→ **Task**: The string "shoulder" appears in some lines of the entries that follow; copy each such line.

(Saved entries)
*** Block opens ***

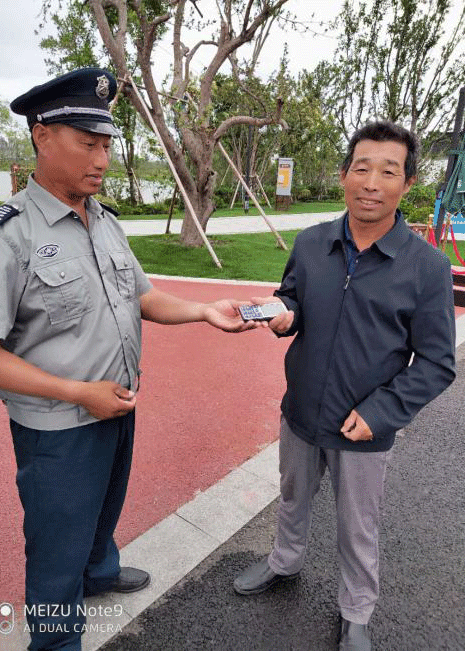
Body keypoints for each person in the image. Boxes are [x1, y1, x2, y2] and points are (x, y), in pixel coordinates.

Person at [0, 68, 259, 651]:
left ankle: (99, 572)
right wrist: (79, 393)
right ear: (42, 136)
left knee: (104, 508)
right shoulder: (3, 237)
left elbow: (142, 296)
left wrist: (204, 311)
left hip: (117, 405)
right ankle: (56, 641)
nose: (102, 160)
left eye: (106, 145)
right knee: (56, 545)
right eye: (88, 144)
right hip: (58, 428)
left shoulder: (104, 221)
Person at [233, 121, 456, 651]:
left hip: (363, 426)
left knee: (359, 524)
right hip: (300, 411)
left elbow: (437, 363)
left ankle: (356, 610)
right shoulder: (312, 243)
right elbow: (293, 297)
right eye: (362, 168)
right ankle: (284, 561)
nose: (372, 183)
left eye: (388, 171)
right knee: (292, 496)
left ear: (408, 182)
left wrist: (381, 413)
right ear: (343, 176)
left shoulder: (427, 267)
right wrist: (284, 313)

*** Block closes ***

→ **The completed task**:
right shoulder: (3, 237)
left shoulder: (104, 221)
right shoulder: (312, 243)
left shoulder: (427, 267)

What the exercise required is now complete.